When I get home with my siblings I have to help large to look after the cows or working in the fields. We have eight cows and in the summer there are others that my dad, to make some extra money, port together with our in pasture. My favorite cow is called Pasquina, because she was born on Easter night. This year we'll take it to the cattle fair of Valtorta. They all say that it is a beautiful beast and could even win the first prize. I hope not, because the dad would sell for sure. I remember when she was born Pasquina: not wanting to get out of the belly of the Celestial, la sua mamma, Dad has slipped an arm in the belly and pulled out the legs of the vitelline. Since she did not want to leave yet, Dad went in the barn, took a rope and tied my legs. Then he called his uncle and cousins ​​and mom and all together they started to pull the rope to get it out. The grandmother was praying in a corner because Dad said we could lose both the cow the calf. I had to keep changing the leaves to keep clean the bed of Celeste giving birth. Ad a certain point, the calf came out suddenly, along with a burst of water and blood.
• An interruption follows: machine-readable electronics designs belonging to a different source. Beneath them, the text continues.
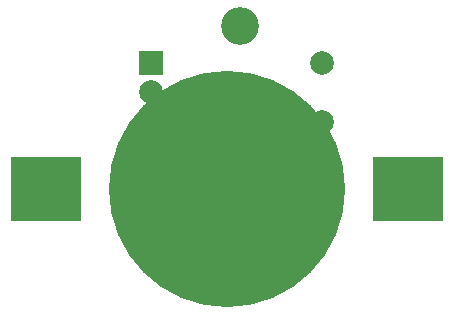
<source format=gbr>
%TF.GenerationSoftware,KiCad,Pcbnew,8.0.8*%
%TF.CreationDate,2025-01-22T11:30:49-06:00*%
%TF.ProjectId,B-Sides 2025,422d5369-6465-4732-9032-3032352e6b69,rev?*%
%TF.SameCoordinates,Original*%
%TF.FileFunction,Soldermask,Bot*%
%TF.FilePolarity,Negative*%
%FSLAX46Y46*%
G04 Gerber Fmt 4.6, Leading zero omitted, Abs format (unit mm)*
G04 Created by KiCad (PCBNEW 8.0.8) date 2025-01-22 11:30:49*
%MOMM*%
%LPD*%
G01*
G04 APERTURE LIST*
%ADD10R,2.000000X2.000000*%
%ADD11C,2.000000*%
%ADD12C,3.200000*%
%ADD13R,6.000000X5.500000*%
%ADD14C,20.000000*%
G04 APERTURE END LIST*
D10*
%TO.C,SW1*%
X153530000Y-76350000D03*
D11*
X153530000Y-81350000D03*
X153530000Y-78850000D03*
D12*
X161030000Y-73250000D03*
X161030000Y-84450000D03*
D11*
X168030000Y-81350000D03*
X168030000Y-76350000D03*
%TD*%
D13*
%TO.C,BT1*%
X175250000Y-87070000D03*
X144650000Y-87070000D03*
D14*
X159950000Y-87070000D03*
%TD*%
M02*

</source>
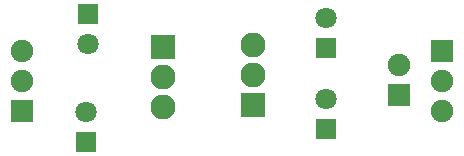
<source format=gbr>
G04 DipTrace 2.4.0.2*
%INBottomMask.gbr*%
%MOIN*%
%ADD20R,0.0748X0.0748*%
%ADD21C,0.0748*%
%ADD25C,0.0828*%
%ADD26R,0.0828X0.0828*%
%ADD29C,0.071*%
%ADD31R,0.071X0.071*%
%FSLAX44Y44*%
G04*
G70*
G90*
G75*
G01*
%LNBotMask*%
%LPD*%
D31*
X3188Y5230D3*
D29*
Y4230D3*
D31*
X3125Y990D3*
D29*
Y1990D3*
D31*
X11126Y4120D3*
D29*
Y5120D3*
D31*
Y1410D3*
D29*
Y2410D3*
D20*
X1000Y2000D3*
D21*
Y3000D3*
Y4000D3*
D20*
X15002D3*
D21*
Y3000D3*
Y2000D3*
D20*
X13564Y2540D3*
D21*
Y3540D3*
D26*
X5688Y4160D3*
D25*
Y3160D3*
Y2160D3*
D26*
X8688Y2200D3*
D25*
Y3200D3*
Y4200D3*
M02*

</source>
I am flabbergasted to watch until my father pulled me by the arm to make me go get more leaves clean. Then I put the bag in his hand clammy of the placenta to give food to the dogs. When I returned Celeste had recovered and was licking the little calf that was all wet and shivering, e fumava di vapore. It was then that her grandmother called her Pasquina to thank the Lord for having saved her and her mom.

13

The best moments are those when they send us alone in the forest to collect wood for the fireplace, or grass and dried leaves are used to feed the cows and to make them a bed in the barn. Every now and then, if we fill quickly panniers, ci avanza un po’ of time to play or to gather hazelnuts and chestnuts, or blueberries, the roots of sweet, the elder and rose hips to make jam. The most exciting activity is stealing apples or cherries from the trees of the farms nearby, that, plus, ci passa un po’ the well. I prefer games that are the cip (hide and seek), the world, the bowls with the stones of the stream, play with water or bathe in the pools. Every now and then we get into a little valley where there are mines of iron, which in summer are empty because we are working only in winter. In fine weather inside is too hot and humid and there are water infiltration. Some of my teammates after the third grade went to work in the mines with large. We enter all together trying to be brave and go far forward as possible. At some point you can not see anything and then we turn around and start running wildly screaming in terror, trying not to fall behind on their own. If someone is on our street is swept mercilessly.

14

In the evenings are always very tired and sometimes I fall asleep in the barn while we say the rosary. When we go to bed we all sleep together in one room with our parents. We small, to be warmer and because there is little room we sleep in a cot in four, ü Co, ü pe (head and feet). When you are in bed and I'm going to sleep I feel the breath of the mother, I do not see that day almost never, while with a kiss and a caress us the good night. Then I close my eyes and think back to the good times last summer, when I went for the first time with my father and my brothers to bring the cows in the pastures, where the grass is better. We walked all day and do not eat much, because we could take only a few things. But every day was an adventure and was sleeping outdoors in the evening by the fire. To warm up to me clutching Lightning, my favorite dog, with which his father holds together the cows. I had all the space I wanted and I fell asleep happy, watching the sun set behind the mountains on the other side of the sky sprouted the first stars.